Der Por­tu­giese hat seinen eigenen Koch, einen Phy­sio­the­ra­peuten und den Ernäh­rungs­be­rater aus Madrid mit ins Pie­mont gebracht. Und auch an diesem Tag fährt der Star bereits kurz nach halb neun im schwarzen SUV vor. Dass es Ronaldo ist, der hinter den getönten Scheiben am Lenkrad sitzt, erkennen Außen­ste­hende allein daran, dass der bis dato gemäch­lich schlen­dernde Secu­ri­ty­mit­ar­beiter plötz­lich hek­tisch in sein Büro läuft, um die Auto­matik des Roll­tors in Gang zu setzen.
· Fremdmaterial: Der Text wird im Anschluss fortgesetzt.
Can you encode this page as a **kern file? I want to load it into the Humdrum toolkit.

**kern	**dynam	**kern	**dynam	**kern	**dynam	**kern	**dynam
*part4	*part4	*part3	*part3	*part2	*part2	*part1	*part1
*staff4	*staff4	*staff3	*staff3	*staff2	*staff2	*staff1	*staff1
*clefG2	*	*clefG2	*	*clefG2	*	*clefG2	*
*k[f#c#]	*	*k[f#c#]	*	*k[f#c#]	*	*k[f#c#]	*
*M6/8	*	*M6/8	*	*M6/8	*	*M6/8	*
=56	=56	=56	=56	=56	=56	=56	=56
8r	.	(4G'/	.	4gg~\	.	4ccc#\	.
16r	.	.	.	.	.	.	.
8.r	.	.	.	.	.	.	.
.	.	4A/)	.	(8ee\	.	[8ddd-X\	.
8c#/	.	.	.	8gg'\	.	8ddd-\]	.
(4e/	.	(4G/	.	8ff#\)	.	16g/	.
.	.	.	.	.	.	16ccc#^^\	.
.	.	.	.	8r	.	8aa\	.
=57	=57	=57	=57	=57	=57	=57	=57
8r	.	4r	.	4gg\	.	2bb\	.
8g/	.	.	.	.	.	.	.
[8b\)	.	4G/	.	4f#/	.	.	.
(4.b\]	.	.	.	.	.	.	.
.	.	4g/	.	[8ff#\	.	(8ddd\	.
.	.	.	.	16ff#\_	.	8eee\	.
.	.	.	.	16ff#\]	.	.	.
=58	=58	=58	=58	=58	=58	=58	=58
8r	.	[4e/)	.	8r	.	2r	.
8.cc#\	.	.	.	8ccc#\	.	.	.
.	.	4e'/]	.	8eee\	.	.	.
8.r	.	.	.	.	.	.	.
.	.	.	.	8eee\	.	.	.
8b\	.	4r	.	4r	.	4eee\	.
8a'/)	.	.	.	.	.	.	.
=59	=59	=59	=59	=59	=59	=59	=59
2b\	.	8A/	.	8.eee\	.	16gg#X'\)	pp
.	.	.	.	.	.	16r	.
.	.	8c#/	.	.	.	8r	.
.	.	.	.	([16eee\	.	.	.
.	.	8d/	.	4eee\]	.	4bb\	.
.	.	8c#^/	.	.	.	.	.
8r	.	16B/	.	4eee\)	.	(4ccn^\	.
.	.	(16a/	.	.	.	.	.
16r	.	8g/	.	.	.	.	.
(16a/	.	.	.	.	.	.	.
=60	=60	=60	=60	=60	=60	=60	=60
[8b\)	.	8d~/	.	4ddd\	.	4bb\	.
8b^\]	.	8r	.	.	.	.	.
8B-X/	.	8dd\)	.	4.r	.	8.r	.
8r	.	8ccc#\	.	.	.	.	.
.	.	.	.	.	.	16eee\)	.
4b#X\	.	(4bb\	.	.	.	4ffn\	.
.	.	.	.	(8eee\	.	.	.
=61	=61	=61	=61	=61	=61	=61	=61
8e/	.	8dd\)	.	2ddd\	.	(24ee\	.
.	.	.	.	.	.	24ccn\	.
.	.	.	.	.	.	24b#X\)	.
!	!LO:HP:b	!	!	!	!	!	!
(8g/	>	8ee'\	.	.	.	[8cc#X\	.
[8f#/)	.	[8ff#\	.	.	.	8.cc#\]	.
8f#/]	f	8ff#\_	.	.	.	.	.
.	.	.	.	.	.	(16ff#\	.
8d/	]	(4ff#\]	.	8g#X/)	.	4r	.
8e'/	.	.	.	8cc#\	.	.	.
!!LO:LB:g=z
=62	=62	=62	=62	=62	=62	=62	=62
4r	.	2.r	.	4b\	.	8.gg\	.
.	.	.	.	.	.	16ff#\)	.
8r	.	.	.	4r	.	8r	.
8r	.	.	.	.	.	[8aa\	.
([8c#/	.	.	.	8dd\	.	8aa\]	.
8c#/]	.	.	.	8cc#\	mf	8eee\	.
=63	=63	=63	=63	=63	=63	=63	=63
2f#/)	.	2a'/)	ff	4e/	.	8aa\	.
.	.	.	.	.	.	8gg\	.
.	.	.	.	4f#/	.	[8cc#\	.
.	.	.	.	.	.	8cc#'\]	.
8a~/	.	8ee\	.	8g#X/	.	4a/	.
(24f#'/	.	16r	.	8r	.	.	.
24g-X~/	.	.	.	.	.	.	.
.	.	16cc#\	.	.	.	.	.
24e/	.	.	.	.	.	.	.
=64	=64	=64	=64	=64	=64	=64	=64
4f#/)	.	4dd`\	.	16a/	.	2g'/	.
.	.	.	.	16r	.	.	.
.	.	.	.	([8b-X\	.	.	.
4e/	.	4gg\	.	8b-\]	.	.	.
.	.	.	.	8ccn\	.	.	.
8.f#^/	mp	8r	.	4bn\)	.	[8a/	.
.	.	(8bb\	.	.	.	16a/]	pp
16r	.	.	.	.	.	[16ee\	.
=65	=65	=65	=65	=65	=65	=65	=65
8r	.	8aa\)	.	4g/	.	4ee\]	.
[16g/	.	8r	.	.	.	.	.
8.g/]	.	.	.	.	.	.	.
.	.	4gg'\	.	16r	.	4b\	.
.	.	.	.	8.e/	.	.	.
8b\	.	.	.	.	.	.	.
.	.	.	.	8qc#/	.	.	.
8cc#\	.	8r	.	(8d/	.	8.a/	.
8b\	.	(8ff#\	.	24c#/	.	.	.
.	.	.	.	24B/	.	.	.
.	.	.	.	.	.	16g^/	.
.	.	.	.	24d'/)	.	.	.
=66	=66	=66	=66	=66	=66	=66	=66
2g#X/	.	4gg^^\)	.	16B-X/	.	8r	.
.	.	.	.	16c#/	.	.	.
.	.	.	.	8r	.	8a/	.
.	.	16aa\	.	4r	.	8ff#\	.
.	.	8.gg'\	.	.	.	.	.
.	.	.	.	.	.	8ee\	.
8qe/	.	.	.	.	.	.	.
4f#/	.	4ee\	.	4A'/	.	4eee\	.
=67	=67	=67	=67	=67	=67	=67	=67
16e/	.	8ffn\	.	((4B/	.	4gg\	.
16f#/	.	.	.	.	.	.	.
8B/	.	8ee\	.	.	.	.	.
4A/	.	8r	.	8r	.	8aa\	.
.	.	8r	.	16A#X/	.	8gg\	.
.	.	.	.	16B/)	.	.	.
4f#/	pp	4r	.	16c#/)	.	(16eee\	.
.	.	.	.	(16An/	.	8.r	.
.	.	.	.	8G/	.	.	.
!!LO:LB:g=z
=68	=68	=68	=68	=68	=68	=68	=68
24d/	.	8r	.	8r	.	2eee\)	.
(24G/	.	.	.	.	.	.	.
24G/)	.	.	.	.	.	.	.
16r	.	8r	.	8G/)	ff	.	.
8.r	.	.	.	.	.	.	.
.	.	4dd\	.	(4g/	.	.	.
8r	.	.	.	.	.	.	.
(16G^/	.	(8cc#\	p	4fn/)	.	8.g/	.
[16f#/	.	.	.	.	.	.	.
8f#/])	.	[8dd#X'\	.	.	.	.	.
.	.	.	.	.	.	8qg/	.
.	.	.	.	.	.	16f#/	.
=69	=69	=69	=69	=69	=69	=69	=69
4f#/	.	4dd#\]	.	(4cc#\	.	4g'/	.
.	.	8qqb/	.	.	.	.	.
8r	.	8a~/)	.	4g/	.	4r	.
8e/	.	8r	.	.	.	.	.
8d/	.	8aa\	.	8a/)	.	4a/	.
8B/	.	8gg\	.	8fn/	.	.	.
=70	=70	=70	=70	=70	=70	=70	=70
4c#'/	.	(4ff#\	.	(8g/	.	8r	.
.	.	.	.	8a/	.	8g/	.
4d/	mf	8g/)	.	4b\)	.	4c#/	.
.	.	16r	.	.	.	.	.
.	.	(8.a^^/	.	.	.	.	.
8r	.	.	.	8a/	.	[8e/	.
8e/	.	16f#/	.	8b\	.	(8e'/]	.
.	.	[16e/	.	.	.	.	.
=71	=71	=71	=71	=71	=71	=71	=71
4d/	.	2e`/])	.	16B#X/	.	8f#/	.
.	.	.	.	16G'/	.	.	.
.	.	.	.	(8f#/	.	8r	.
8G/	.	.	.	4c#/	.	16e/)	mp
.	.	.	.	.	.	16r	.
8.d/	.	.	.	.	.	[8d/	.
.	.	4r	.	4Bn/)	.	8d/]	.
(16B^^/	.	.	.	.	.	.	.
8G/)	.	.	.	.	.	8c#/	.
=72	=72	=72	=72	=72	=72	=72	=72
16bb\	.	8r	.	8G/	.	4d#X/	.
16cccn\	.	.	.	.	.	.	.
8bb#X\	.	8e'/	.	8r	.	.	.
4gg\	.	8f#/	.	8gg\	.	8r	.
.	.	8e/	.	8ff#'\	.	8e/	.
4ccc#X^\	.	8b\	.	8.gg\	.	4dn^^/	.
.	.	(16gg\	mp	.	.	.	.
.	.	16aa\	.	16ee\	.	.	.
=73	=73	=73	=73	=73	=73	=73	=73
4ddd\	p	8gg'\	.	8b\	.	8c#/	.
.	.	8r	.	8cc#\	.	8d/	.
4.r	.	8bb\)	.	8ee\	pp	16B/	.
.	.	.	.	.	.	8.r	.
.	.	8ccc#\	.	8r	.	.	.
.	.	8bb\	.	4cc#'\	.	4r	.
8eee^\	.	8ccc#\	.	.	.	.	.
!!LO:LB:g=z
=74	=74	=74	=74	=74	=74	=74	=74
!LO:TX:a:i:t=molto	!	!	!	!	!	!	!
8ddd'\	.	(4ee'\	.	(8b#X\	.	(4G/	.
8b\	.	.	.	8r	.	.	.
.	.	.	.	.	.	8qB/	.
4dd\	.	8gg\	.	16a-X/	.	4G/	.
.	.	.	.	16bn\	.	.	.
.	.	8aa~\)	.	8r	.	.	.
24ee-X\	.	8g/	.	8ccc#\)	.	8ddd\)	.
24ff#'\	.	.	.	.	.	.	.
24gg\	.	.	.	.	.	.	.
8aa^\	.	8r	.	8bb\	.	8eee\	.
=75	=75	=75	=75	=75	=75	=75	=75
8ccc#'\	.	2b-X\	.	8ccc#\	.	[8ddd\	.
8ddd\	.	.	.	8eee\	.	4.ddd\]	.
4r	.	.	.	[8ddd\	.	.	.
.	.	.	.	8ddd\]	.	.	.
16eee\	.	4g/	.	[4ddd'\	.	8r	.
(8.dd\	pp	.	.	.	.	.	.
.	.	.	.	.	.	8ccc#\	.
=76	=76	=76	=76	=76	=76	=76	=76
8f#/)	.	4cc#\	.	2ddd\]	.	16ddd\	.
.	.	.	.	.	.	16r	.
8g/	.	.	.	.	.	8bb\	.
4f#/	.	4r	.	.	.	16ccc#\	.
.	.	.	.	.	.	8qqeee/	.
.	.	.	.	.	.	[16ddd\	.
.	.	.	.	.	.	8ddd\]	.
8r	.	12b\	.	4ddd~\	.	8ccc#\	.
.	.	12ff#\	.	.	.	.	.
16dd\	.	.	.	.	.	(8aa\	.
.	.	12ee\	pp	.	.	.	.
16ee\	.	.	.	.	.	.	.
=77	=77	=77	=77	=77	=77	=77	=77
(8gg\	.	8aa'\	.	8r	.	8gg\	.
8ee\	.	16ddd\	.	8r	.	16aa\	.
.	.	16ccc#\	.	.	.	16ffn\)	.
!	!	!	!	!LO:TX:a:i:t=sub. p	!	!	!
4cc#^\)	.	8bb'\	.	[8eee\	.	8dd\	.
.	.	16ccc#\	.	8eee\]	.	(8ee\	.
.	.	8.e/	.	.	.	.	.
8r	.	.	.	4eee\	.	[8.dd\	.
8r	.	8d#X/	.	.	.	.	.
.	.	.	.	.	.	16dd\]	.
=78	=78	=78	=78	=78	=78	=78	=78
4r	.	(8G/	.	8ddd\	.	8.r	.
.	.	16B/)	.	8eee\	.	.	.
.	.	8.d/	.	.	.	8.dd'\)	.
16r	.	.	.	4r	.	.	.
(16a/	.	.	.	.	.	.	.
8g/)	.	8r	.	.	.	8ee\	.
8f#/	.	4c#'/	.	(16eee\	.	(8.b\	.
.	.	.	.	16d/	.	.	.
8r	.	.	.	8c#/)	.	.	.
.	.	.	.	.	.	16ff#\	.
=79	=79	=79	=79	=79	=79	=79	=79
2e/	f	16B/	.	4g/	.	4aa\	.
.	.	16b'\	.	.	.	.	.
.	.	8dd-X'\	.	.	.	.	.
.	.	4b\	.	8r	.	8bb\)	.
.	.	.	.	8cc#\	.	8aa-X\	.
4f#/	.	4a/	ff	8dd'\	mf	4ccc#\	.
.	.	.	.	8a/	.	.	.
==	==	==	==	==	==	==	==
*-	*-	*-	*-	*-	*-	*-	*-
Als der Super­star auf den Hof fährt, pas­siert er ein rie­siges Banner mit dem viel­deu­tigen, um nicht zu sagen reich­lich bekloppten Juve-Motto: Life is a Matter of Black and White“. Ein Spruch, so pathe­tisch, dass er von ihm stammen könnte, dessen Para­de­rolle auf dem Rasen doch die des Ein­zel­kämp­fers ist, der es mit der ganzen Welt auf­nimmt. Auf der gegen­über­lie­genden Stra­ßen­seite biegt der­weil ein müf­felnder Schwei­ne­trans­porter auf den Hof des Schlacht­hofs.